本論文主要目的在於研究利用回音廊模態增強氧化鋅奈米柱的隨機雷射。為了探討其中的運作原理，我們研究了二氧化矽奈米球修飾氧化鋅奈米線的雷射特性。我們發現在二氧化矽奈米球的幫助下，放射光譜裡有數個半高寬小於0.3奈米的雷射尖峰，而隨機雷射的微分量子效率也增加了七倍。拿來做修飾的奈米球不但可以做為回音廊模態的共振腔、增強發光強度，也可以做為一個散射中心。透過我們元件的二維的陰極發光影像、圓形迴音廊模態的理論計算、不同大小氧化矽奈米球的使用，我們進一步地驗證了提出的理論。這樣獨特的雷射特性將可以利用在製作高效率的光電元件。

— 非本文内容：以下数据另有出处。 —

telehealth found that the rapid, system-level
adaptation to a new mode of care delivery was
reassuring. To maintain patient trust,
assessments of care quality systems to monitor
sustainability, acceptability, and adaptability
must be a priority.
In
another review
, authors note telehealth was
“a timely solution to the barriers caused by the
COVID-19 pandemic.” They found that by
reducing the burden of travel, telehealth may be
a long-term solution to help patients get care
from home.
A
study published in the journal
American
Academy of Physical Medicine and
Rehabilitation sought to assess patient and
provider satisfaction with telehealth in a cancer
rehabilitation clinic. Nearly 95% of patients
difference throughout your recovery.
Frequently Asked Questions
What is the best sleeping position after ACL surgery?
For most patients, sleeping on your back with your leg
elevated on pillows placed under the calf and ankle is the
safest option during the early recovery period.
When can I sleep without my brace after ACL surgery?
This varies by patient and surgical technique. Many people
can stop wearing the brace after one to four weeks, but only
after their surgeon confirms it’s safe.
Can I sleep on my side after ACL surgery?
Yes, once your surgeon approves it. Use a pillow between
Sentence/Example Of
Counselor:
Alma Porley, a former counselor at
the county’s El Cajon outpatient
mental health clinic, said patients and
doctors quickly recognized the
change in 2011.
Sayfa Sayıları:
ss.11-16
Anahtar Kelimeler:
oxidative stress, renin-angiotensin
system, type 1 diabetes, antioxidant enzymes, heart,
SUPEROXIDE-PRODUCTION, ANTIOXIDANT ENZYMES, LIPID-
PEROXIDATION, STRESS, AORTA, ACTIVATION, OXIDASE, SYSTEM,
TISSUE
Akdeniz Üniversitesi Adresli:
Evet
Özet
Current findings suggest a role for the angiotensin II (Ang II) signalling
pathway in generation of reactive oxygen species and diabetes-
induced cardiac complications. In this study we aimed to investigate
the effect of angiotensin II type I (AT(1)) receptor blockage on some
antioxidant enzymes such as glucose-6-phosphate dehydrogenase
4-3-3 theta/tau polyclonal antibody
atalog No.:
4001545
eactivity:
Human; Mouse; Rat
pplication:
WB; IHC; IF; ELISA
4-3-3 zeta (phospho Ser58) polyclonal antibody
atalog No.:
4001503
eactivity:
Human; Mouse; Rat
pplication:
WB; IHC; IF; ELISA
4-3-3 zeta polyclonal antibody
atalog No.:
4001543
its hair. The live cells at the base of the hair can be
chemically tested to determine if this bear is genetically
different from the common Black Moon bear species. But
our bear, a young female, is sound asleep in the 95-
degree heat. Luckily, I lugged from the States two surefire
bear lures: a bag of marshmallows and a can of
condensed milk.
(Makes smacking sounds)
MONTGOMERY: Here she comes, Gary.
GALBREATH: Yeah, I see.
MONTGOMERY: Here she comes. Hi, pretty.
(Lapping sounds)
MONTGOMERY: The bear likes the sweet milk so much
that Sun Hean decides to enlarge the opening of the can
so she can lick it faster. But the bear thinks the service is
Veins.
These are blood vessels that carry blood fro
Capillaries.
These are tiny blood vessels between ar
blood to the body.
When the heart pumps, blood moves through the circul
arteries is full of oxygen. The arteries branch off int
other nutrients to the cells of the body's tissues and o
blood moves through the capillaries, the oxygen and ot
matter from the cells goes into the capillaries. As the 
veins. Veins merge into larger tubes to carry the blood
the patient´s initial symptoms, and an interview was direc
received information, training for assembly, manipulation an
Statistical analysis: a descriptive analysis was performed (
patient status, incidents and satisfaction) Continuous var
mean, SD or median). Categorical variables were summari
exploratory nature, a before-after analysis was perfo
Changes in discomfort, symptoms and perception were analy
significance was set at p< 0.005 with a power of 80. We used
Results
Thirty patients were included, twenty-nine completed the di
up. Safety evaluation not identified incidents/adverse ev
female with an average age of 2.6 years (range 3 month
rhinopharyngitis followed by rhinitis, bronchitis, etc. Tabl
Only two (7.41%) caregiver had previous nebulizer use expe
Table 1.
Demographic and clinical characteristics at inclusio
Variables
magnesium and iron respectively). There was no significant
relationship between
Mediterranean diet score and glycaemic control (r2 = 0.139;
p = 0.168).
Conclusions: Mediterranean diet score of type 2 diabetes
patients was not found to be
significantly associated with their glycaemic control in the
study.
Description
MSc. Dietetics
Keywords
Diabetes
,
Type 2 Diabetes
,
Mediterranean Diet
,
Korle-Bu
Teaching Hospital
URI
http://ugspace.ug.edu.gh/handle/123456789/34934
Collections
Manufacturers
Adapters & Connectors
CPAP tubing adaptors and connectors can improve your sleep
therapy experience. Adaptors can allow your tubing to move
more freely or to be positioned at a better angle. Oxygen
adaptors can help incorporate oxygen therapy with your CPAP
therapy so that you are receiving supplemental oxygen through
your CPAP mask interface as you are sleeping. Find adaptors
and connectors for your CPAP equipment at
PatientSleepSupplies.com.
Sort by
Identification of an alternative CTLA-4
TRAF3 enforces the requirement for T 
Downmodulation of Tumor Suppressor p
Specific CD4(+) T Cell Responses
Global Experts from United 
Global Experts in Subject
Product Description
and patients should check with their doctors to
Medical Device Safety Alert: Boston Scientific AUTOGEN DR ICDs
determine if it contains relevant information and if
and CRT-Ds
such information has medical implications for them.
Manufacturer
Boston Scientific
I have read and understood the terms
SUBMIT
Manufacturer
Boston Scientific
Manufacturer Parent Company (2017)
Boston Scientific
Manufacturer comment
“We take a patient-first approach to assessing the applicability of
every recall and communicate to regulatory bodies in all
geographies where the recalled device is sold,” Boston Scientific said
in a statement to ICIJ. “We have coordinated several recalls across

Whispering-gallery-mode (WGM) resonance enhanced random laser action has been proposed and demonstrated. To illustrate the working principle, lasing characteristics of ZnO nanorods decorated with SiO2 nanospheres have been investigated. It is found that with the assistance of SiO2 nanospheres, the emission spectrum exhibits a very narrow background signal with few sharp lasing peaks and a very small full width at half maximum of less than 0.3 nm. The differential quantum efficiency (ηd) of random laser action can be greatly enhanced by up to 735 %. The decorated nanospheres not only enable to generate WGM resonance and enhance the emission intensity, but also can serve as scattering centers. Cathodoluminescence mapping images of nanorods decorated with nanospheres and theoretical calculation based on the spherical cavity were utilized to confirm our proposed mechanism. The unique lasing behavior shown here may open up a new approach for the creation of highly efficient optoelectronic devices.